Cinéfilos curiosos

lunes, 11 de enero de 2016

(Lo siento,) MACBETH (Justin Kurzel, 2015)


Ir al cine es una decisión premeditada que se lleva a cabo con alevosía y, la mayor parte de las veces, abrigado por la nocturnidad. Se le oponen, no obstante, obstáculos gigantescos: el bar, el restaurante, la charla, el no hacer nada, el frío, el calor, la playa, la euforia, el cansancio, los viajes, disuaden al consumidor impidiéndole la asistencia a la proyección de una película. Con respecto al último de los impedimentos, muchas personas ignoran el placer proporcionado por una o varias incursiones en salas de cine de lugares del mundo distintos al habitual.


¿Qué quieren que les diga alguien que, últimamente, ha convertido en costumbre viajar a ciudades coincidiendo con días en los que se celebran en ellas festivales de cine? ¿Alguien que se pasa, jornada viajera tras jornada viajera, yendo a ver pelis en salas lejanas? Pues les va a decir que lo que más le joroba es perderse una película incluso cuando se encuentra dentro de la propia sala.



Se explica así: empieza un largometraje con imágenes de impacto. Como el de Macbeth (Justin Kurzel, 2015): paisajes vertiginosos, colores encendidos, escena bélica que le deja a uno con la boca abierta. A continuación, se suceden turbios diálogos que mezclan poesía con dramatismo respetando el texto original en el inglés del siglo XVII, razón de más para engancharse a una trama histórica y sentimental que, encima de todo, se quiere recuperar de la memoria.

  Pero se interpone un obstáculo diferente a los nombrados más arriba: la casualidad de encontrarse en la última sesión de un viernes que, poniendo fin a una convulsa semana tanto de ocio y como de negocio, trae consigo un cansancio y un déficit de horas de sueño que se manifiesta de forma especialmente aguda, primero, en lo penumbroso de la sala y, después, en lo mullido del asiento. Se intenta resistir al furibundo ataque de la fuerza de la gravedad que empuja a los párpados hacia abajo. Se oyen frases solemnes, versos declamados con indudable aplomo, pero... ¿Cómo puede el espectador combatir su propia derrota física?


Juzguen esas imágenes, que son las que sobrecogen al vidente en el contexto de la extraña historia desarrollada en Macbeth. Quedan fuera de ella los recios rostros de Michael Fassbinder, viejo conocido que brilla en todo su encanto en su papel de protagonista. Recuerden ahora alguna ocasión en que uno o varios microsueños se han apoderado de su conciencia hasta hacerles caer rendidos en lo más profundo de la butaca.

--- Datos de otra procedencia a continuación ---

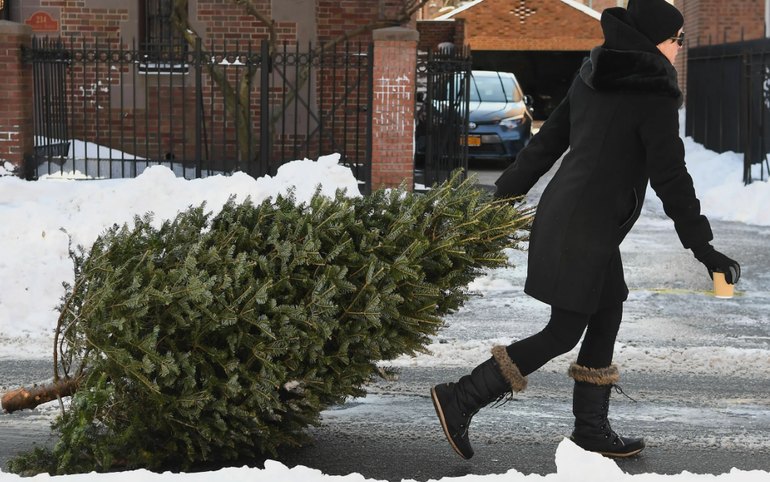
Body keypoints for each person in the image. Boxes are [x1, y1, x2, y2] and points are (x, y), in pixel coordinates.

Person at [430, 0, 742, 460]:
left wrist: (503, 197)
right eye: (677, 39)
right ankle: (462, 395)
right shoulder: (653, 92)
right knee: (563, 331)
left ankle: (591, 429)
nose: (680, 47)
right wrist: (703, 247)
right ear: (657, 41)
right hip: (584, 230)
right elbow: (671, 176)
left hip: (576, 219)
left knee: (608, 310)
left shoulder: (593, 73)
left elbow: (546, 144)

Aun con similares consecuencias, este es un caso opuesto al observado durante la proyección de Una pastelería en Tokio (Naomi Kawase, 2015), una película especialmente, con perdón, pastelosa: a la derecha del espectador y con el pasillo haciendo de imaginario tabique, se observa al varón de una pareja dando cabezadas en sincronía con sonoras respiraciones; a los pocos minutos, se ve a su compañera unírsele en el dulce sueño que provocan imágenes casi tan, perdón de nuevo, edulcoradas como las frases emitidas en voz baja y en el tono monocorde y cadencioso de la lengua japonesa.


Por otra parte, el sucedido con Macbeth es un caso también distinto al que ocurrió con la ya distante pero eterna La fortuna de vivir (Sebastian Saprisot, 1999), desgraciada traducción de Les enfants du marais: allí fue el cansancio momentáneo como secuela de un viaje en automóvil recién concluido el que impidió la visión del principio de la película. Mas, una vez pasados cinco, quizá diez, minutos, tras los cuales ya se ha repuso el cuerpo abatido, volvieron a abrirse los ojos y empezaron a bañarse, más que en un pantano, en un océano de emociones, experiencias y espectáculo, es decir, de cine del bueno.

Por eso hay que disculparse ante Macbeth y ante otras películas que prometen pero a las que uno mismo les ha fallado: intentaré, queridos creadores e intérpretes, que no vuelva a ocurrir. Puede ser este un propósito de año nuevo de un amante de la cinematografía. No de cifras ni de fechas ni de nombres ni de listados sino, nada más y nada menos, que las intenciones de un amante de historias y de imágenes. Me temo que, con los ojos cerrados, se acaba la película. Lo siento, Macbeth: no sabía lo que hacía.